Сегодня смерть обретается в открытом доступе и не представляет собой объект сектантского поклонения у «бездны мрачной на краю», как на пиру у пушкинского Вальсингама. Гости председателя, подобно ритуальному заклинанию, провозглашали: «Нам не страшна могилы тьма». Теперь, чтобы открыться «дуновению чумы», даже не надо вступать в единоборство со священником и гнать его прочь. Слова, сказанные этим героем, на сегодняшнем пиру и так не слышны и уж точно никак не могут испугать или хотя бы урезонить пирующих: «Безбожный мир, безбожные безумцы».
В 1969 году, на излете оттепели, в знаменитом фильме Георгия Данелии «Не горюй!» смерть тоже вторгалась в настоящее, и почтенный лекарь Леван (Серго Закариадзе), желая узнать, что скажут о нем после его ухода, устраивал для друзей свои прижизненные поминки.

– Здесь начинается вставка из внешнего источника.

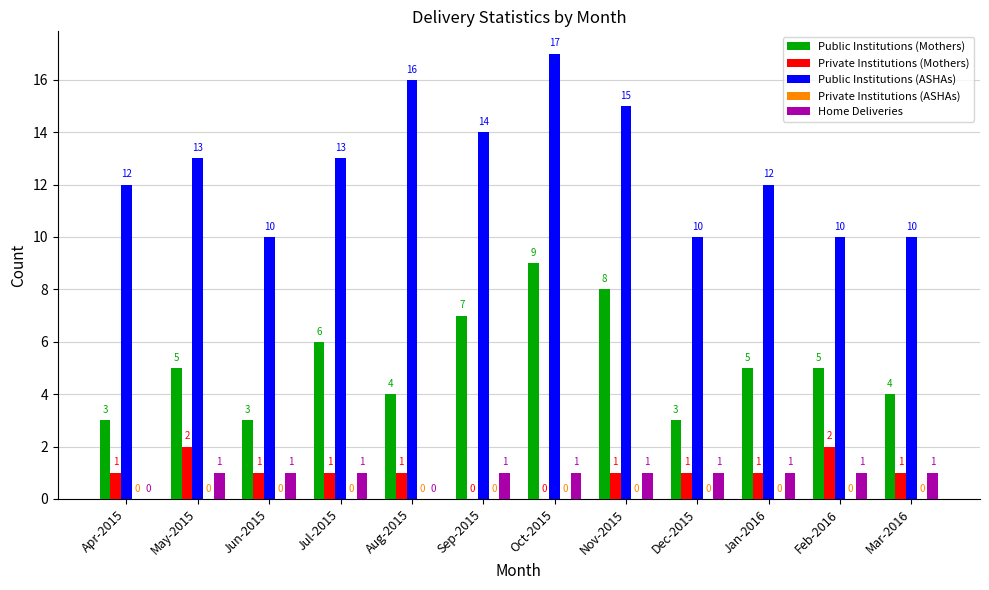

Is it true that Private Institutions (Mothers) equals 2 at Feb-2016?

True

Но только жизнь на тех поминках брала верх над смертью, и неловкие «надгробные» речи гостей тонули в объединяющем всех собравшихся живительном грузинском многоголосии. А священник, отец Гермоген (Котэ Даушвили) оглашал перед лицом смерти то, что можно было назвать скорее законом жизни, чем отменяющим ее императивом небытия: «Да возьмет Господь Бог каждого из нас в свое время».

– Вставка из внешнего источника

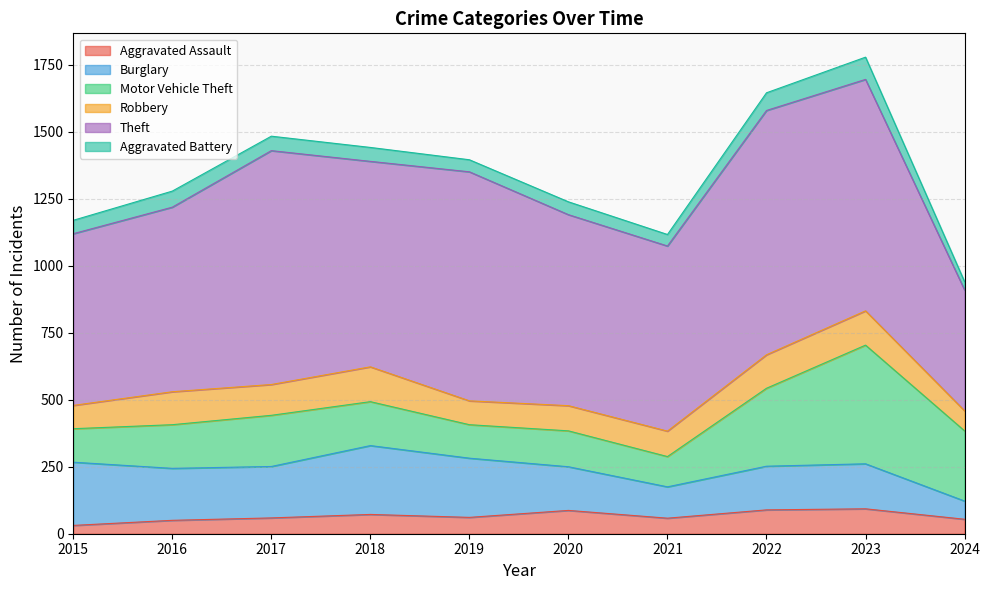

List the labels in order of Burglary value, smallest first.

2024, 2021, 2020, 2022, 2023, 2017, 2016, 2019, 2015, 2018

Возможно, легче всего смерть проникает в жизнь и овладевает ей, когда жизнь встает в позу и, превращаясь в законченный стилевой формат, предпочитает динамике статику силуэта, узора.

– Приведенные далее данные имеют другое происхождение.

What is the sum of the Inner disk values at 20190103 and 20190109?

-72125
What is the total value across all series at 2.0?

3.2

В 1967 году вгиковец Рустам Хамдамов (его сорежиссером была Ирина Киселева) снял легендарную учебную короткометражку «В горах мое сердце». Тогда о торжестве смерти, тем более о возникновении некрореализма, даже подумать было странно. Изящно стилизованная под немое кино работа Хамдамова, студента режиссерской мастерской Григория Чухрая, одного из самых стойких реалистов эпохи оттепели, явилась произведением неожиданным и необычным, а потому подозрительным для киночиновников всех мастей[268]. Но этот фильм еще не упразднял поколенческий витальный настрой и упование на легкий, непринужденный контакт героев с окружающим их миром.
В картине Хамдамова даже рачительный булочник месье Козак (Пётр Репнин) готов был меценатствовать и выдавал Чучелу (Вячеслав Кулешов) – сыну и гонцу «одного из величайших неизвестных поэтов мира» (Сергей Годзи) – два вчерашних багета, головку сыра и, совсем уж расщедрившись, бутылку вина.